=== SUPPLIED RECORDS ===

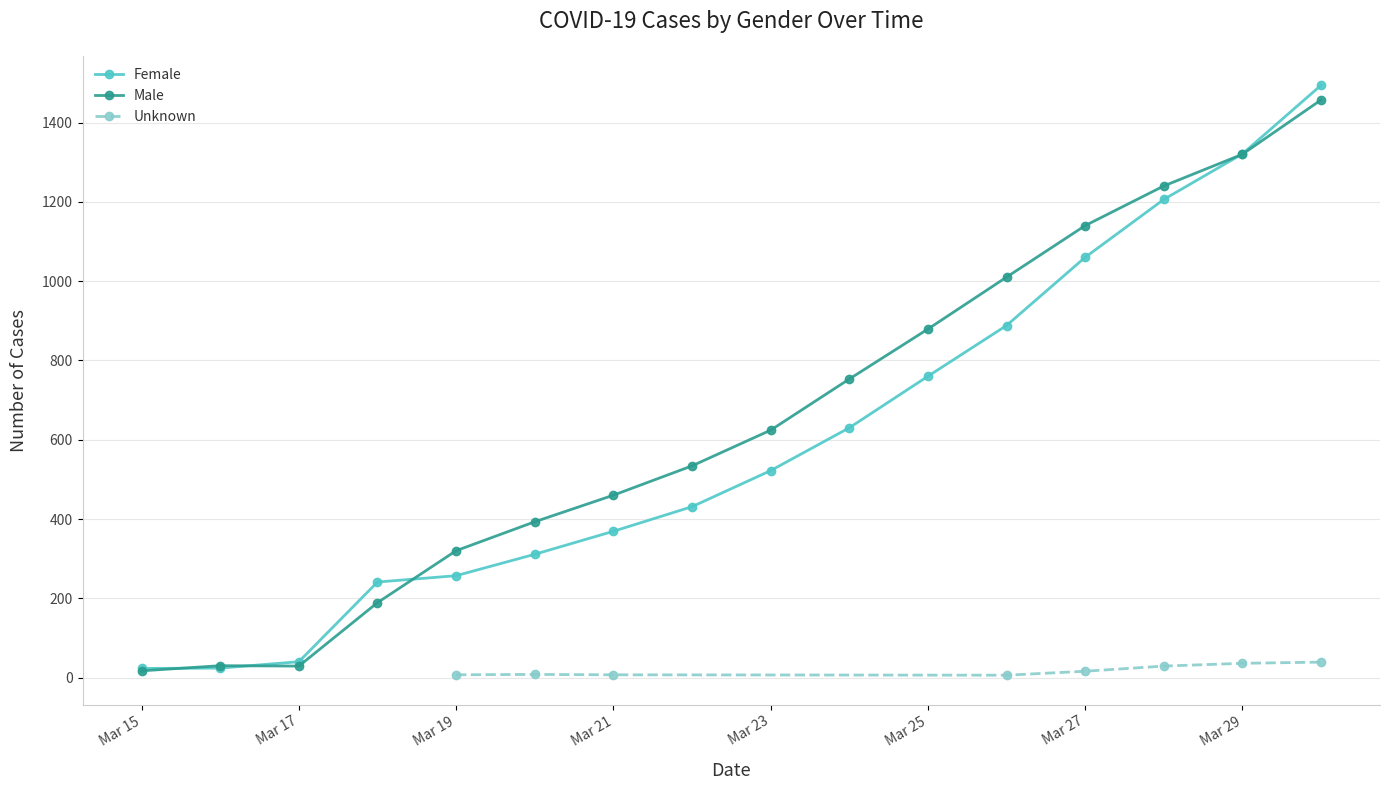

What is the highest value of the Female series?

1494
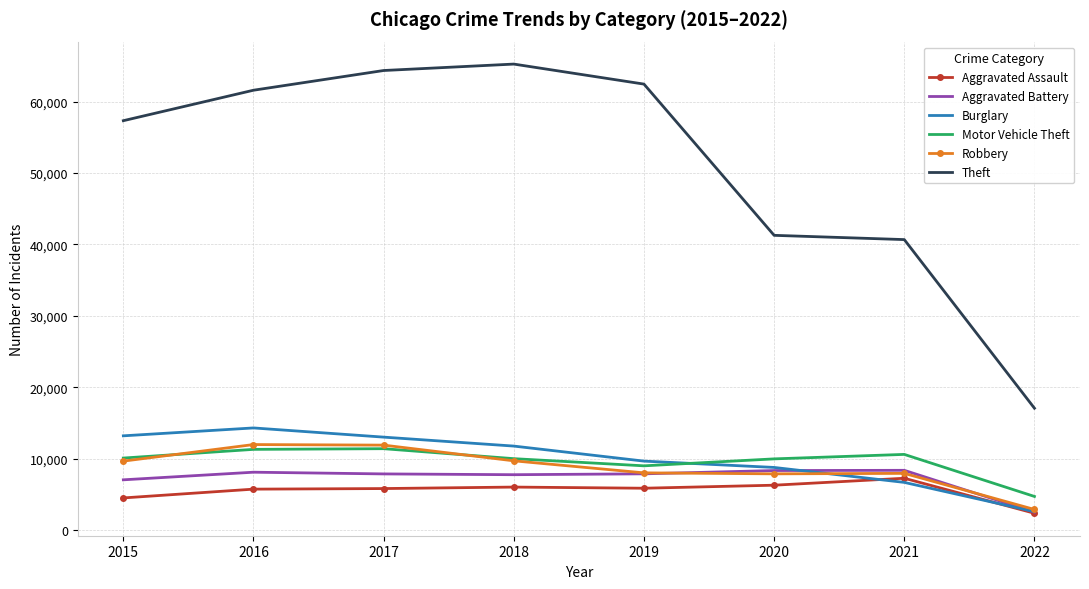

Count the number of data series in this chart.

6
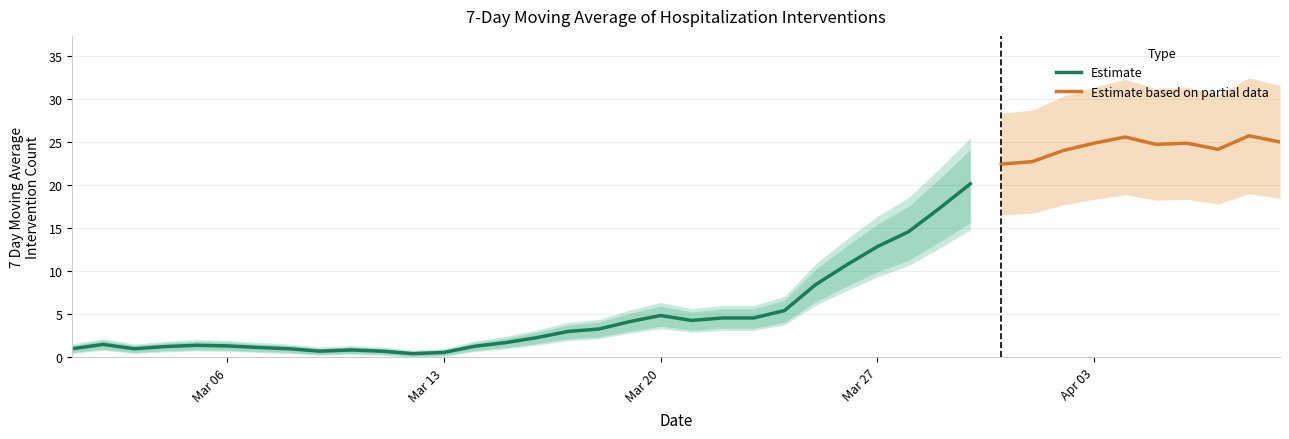

What is the sum of all values?

380.3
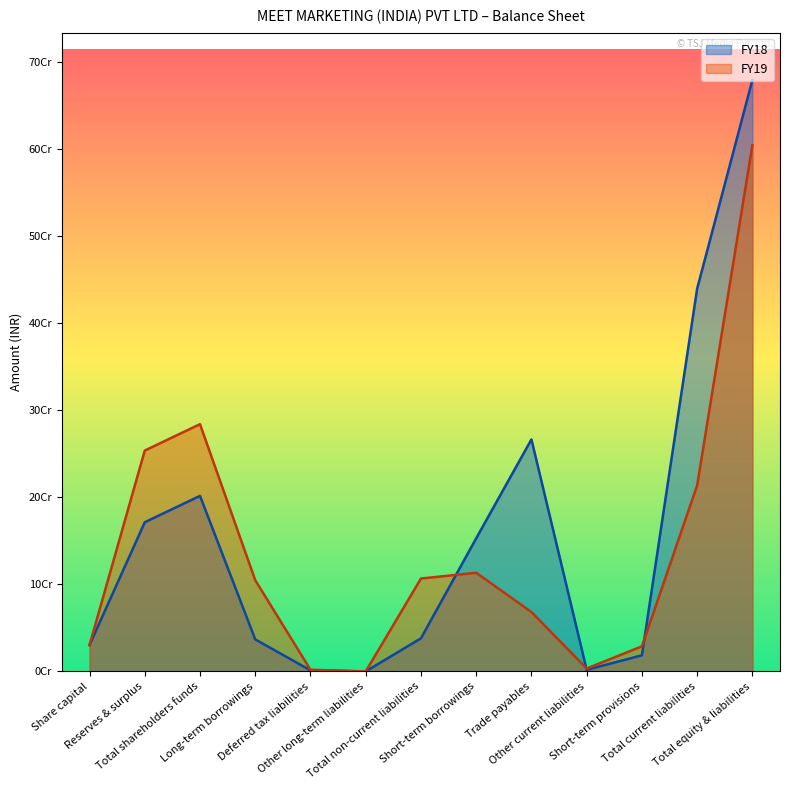

At which category is the sum across all series the highest?

Total equity & liabilities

===

◆ TASK TO CARRY OUT ◆
Report how many lines in the data contain the word "What", and give only that number.

◆ OUTPUT ◆
2